Recorded information:
┌────────
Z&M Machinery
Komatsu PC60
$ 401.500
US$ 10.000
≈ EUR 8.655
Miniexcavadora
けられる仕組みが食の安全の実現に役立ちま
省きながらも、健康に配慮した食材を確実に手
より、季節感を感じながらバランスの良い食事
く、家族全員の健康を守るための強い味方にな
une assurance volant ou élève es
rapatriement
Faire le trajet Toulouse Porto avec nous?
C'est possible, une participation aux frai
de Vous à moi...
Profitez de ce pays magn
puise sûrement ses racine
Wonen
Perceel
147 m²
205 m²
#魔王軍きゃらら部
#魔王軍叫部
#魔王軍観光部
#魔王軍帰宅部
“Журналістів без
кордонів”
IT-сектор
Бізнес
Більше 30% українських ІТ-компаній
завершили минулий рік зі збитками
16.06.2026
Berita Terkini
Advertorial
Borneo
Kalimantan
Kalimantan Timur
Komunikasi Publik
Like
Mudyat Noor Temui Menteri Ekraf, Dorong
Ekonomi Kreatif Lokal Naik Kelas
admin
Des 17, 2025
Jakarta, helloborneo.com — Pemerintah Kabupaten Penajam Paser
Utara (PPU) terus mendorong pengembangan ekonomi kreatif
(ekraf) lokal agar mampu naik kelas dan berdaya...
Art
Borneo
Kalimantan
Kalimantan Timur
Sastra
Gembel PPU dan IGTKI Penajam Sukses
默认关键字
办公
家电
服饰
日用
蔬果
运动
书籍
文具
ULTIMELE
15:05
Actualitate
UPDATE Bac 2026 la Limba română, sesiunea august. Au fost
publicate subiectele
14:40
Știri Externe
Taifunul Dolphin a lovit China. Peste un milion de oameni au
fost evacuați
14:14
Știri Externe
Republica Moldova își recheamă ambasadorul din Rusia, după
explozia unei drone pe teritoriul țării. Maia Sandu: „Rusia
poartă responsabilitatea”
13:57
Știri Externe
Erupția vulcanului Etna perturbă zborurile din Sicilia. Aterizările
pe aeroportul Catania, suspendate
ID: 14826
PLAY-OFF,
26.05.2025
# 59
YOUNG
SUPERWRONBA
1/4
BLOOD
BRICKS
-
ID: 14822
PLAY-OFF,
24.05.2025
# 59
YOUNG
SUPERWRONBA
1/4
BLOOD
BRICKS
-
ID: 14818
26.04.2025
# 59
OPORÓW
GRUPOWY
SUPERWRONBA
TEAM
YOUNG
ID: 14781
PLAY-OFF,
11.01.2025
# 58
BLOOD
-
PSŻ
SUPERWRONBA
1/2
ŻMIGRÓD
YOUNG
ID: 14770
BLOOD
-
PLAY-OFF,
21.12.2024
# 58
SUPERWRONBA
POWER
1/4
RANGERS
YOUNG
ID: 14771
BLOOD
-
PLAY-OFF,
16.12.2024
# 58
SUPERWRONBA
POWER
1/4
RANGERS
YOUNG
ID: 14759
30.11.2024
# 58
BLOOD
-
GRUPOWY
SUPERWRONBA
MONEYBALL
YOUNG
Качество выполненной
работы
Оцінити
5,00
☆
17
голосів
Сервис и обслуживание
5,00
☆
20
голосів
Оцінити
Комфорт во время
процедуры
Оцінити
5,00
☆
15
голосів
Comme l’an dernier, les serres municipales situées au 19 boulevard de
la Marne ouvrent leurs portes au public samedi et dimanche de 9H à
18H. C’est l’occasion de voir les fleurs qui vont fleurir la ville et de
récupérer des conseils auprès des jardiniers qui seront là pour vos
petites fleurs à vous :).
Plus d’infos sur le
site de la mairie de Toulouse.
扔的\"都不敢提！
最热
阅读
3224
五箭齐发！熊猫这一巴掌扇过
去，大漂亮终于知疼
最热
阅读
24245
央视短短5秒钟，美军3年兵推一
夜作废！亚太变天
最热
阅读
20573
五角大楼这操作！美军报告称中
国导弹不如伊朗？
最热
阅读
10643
└────────
Every record must be written out again without any change.

Reply:
Z&M Machinery
Komatsu PC60
$ 401.500
US$ 10.000
≈ EUR 8.655
Miniexcavadora
けられる仕組みが食の安全の実現に役立ちま
省きながらも、健康に配慮した食材を確実に手
より、季節感を感じながらバランスの良い食事
く、家族全員の健康を守るための強い味方にな
une assurance volant ou élève es
rapatriement
Faire le trajet Toulouse Porto avec nous?
C'est possible, une participation aux frai
de Vous à moi...
Profitez de ce pays magn
puise sûrement ses racine
Wonen
Perceel
147 m²
205 m²
#魔王軍きゃらら部
#魔王軍叫部
#魔王軍観光部
#魔王軍帰宅部
“Журналістів без
кордонів”
IT-сектор
Бізнес
Більше 30% українських ІТ-компаній
завершили минулий рік зі збитками
16.06.2026
Berita Terkini
Advertorial
Borneo
Kalimantan
Kalimantan Timur
Komunikasi Publik
Like
Mudyat Noor Temui Menteri Ekraf, Dorong
Ekonomi Kreatif Lokal Naik Kelas
admin
Des 17, 2025
Jakarta, helloborneo.com — Pemerintah Kabupaten Penajam Paser
Utara (PPU) terus mendorong pengembangan ekonomi kreatif
(ekraf) lokal agar mampu naik kelas dan berdaya...
Art
Borneo
Kalimantan
Kalimantan Timur
Sastra
Gembel PPU dan IGTKI Penajam Sukses
默认关键字
办公
家电
服饰
日用
蔬果
运动
书籍
文具
ULTIMELE
15:05
Actualitate
UPDATE Bac 2026 la Limba română, sesiunea august. Au fost
publicate subiectele
14:40
Știri Externe
Taifunul Dolphin a lovit China. Peste un milion de oameni au
fost evacuați
14:14
Știri Externe
Republica Moldova își recheamă ambasadorul din Rusia, după
explozia unei drone pe teritoriul țării. Maia Sandu: „Rusia
poartă responsabilitatea”
13:57
Știri Externe
Erupția vulcanului Etna perturbă zborurile din Sicilia. Aterizările
pe aeroportul Catania, suspendate
ID: 14826
PLAY-OFF,
26.05.2025
# 59
YOUNG
SUPERWRONBA
1/4
BLOOD
BRICKS
-
ID: 14822
PLAY-OFF,
24.05.2025
# 59
YOUNG
SUPERWRONBA
1/4
BLOOD
BRICKS
-
ID: 14818
26.04.2025
# 59
OPORÓW
GRUPOWY
SUPERWRONBA
TEAM
YOUNG
ID: 14781
PLAY-OFF,
11.01.2025
# 58
BLOOD
-
PSŻ
SUPERWRONBA
1/2
ŻMIGRÓD
YOUNG
ID: 14770
BLOOD
-
PLAY-OFF,
21.12.2024
# 58
SUPERWRONBA
POWER
1/4
RANGERS
YOUNG
ID: 14771
BLOOD
-
PLAY-OFF,
16.12.2024
# 58
SUPERWRONBA
POWER
1/4
RANGERS
YOUNG
ID: 14759
30.11.2024
# 58
BLOOD
-
GRUPOWY
SUPERWRONBA
MONEYBALL
YOUNG
Качество выполненной
работы
Оцінити
5,00
☆
17
голосів
Сервис и обслуживание
5,00
☆
20
голосів
Оцінити
Комфорт во время
процедуры
Оцінити
5,00
☆
15
голосів
Comme l’an dernier, les serres municipales situées au 19 boulevard de
la Marne ouvrent leurs portes au public samedi et dimanche de 9H à
18H. C’est l’occasion de voir les fleurs qui vont fleurir la ville et de
récupérer des conseils auprès des jardiniers qui seront là pour vos
petites fleurs à vous :).
Plus d’infos sur le
site de la mairie de Toulouse.
扔的\"都不敢提！
最热
阅读
3224
五箭齐发！熊猫这一巴掌扇过
去，大漂亮终于知疼
最热
阅读
24245
央视短短5秒钟，美军3年兵推一
夜作废！亚太变天
最热
阅读
20573
五角大楼这操作！美军报告称中
国导弹不如伊朗？
最热
阅读
10643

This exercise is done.